CMSIS-DSP  Verison 1.1.0
CMSIS DSP Software Library
Finite Impulse Response (FIR) Sparse Filters

Functions

void arm_fir_sparse_f32 (arm_fir_sparse_instance_f32 *S, float32_t *pSrc, float32_t *pDst, float32_t *pScratchIn, uint32_t blockSize)
 Processing function for the floating-point sparse FIR filter.
void arm_fir_sparse_init_f32 (arm_fir_sparse_instance_f32 *S, uint16_t numTaps, float32_t *pCoeffs, float32_t *pState, int32_t *pTapDelay, uint16_t maxDelay, uint32_t blockSize)
 Initialization function for the floating-point sparse FIR filter.
void arm_fir_sparse_init_q15 (arm_fir_sparse_instance_q15 *S, uint16_t numTaps, q15_t *pCoeffs, q15_t *pState, int32_t *pTapDelay, uint16_t maxDelay, uint32_t blockSize)
 Initialization function for the Q15 sparse FIR filter.
void arm_fir_sparse_init_q31 (arm_fir_sparse_instance_q31 *S, uint16_t numTaps, q31_t *pCoeffs, q31_t *pState, int32_t *pTapDelay, uint16_t maxDelay, uint32_t blockSize)
 Initialization function for the Q31 sparse FIR filter.
void arm_fir_sparse_init_q7 (arm_fir_sparse_instance_q7 *S, uint16_t numTaps, q7_t *pCoeffs, q7_t *pState, int32_t *pTapDelay, uint16_t maxDelay, uint32_t blockSize)
 Initialization function for the Q7 sparse FIR filter.
void arm_fir_sparse_q15 (arm_fir_sparse_instance_q15 *S, q15_t *pSrc, q15_t *pDst, q15_t *pScratchIn, q31_t *pScratchOut, uint32_t blockSize)
 Processing function for the Q15 sparse FIR filter.
void arm_fir_sparse_q31 (arm_fir_sparse_instance_q31 *S, q31_t *pSrc, q31_t *pDst, q31_t *pScratchIn, uint32_t blockSize)
 Processing function for the Q31 sparse FIR filter.
void arm_fir_sparse_q7 (arm_fir_sparse_instance_q7 *S, q7_t *pSrc, q7_t *pDst, q7_t *pScratchIn, q31_t *pScratchOut, uint32_t blockSize)
 Processing function for the Q7 sparse FIR filter.

Description

This group of functions implements sparse FIR filters. Sparse FIR filters are equivalent to standard FIR filters except that most of the coefficients are equal to zero. Sparse filters are used for simulating reflections in communications and audio applications.

There are separate functions for Q7, Q15, Q31, and floating-point data types. The functions operate on blocks of input and output data and each call to the function processes blockSize samples through the filter. pSrc and pDst points to input and output arrays respectively containing blockSize values.

Algorithm:
The sparse filter instant structure contains an array of tap indices pTapDelay which specifies the locations of the non-zero coefficients. This is in addition to the coefficient array b. The implementation essentially skips the multiplications by zero and leads to an efficient realization.

[Limb landmark coordinates]
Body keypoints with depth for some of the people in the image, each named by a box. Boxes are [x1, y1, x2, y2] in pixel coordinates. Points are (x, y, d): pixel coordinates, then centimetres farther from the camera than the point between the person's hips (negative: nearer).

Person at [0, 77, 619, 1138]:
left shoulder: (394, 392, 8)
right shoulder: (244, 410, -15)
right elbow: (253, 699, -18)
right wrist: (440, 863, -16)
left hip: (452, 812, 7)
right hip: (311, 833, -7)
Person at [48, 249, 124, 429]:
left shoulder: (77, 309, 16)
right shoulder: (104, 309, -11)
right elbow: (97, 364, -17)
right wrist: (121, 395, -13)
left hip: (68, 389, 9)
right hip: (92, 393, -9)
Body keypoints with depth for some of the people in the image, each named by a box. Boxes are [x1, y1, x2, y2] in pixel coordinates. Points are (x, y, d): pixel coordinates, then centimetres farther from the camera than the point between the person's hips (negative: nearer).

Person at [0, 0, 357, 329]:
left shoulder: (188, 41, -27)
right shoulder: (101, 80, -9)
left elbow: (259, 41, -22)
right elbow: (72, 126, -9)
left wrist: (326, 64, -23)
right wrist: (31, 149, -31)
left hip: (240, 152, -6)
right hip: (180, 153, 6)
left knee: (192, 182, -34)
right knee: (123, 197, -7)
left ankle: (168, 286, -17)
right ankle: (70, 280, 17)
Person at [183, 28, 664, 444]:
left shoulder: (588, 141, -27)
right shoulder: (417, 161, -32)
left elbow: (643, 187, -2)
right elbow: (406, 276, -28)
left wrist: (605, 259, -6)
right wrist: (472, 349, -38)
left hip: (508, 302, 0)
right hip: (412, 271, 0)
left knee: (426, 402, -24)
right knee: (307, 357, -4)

* _PROBLEM 1_
What does the sparse FIR filter page say sparse filters are used for?
* _PROBLEM 2_
From the sparse FIR filter page, retype the passage between "This group of" and "containing blockSize values.", inclusive.

* _EXPECTED OUTPUT 1_
Simulating reflections in communications and audio applications.

* _EXPECTED OUTPUT 2_
This group of functions implements sparse FIR filters. Sparse FIR filters are equivalent to standard FIR filters except that most of the coefficients are equal to zero. Sparse filters are used for simulating reflections in communications and audio applications.

There are separate functions for Q7, Q15, Q31, and floating-point data types. The functions operate on blocks of input and output data and each call to the function processes blockSize samples through the filter. pSrc and pDst points to input and output arrays respectively containing blockSize values.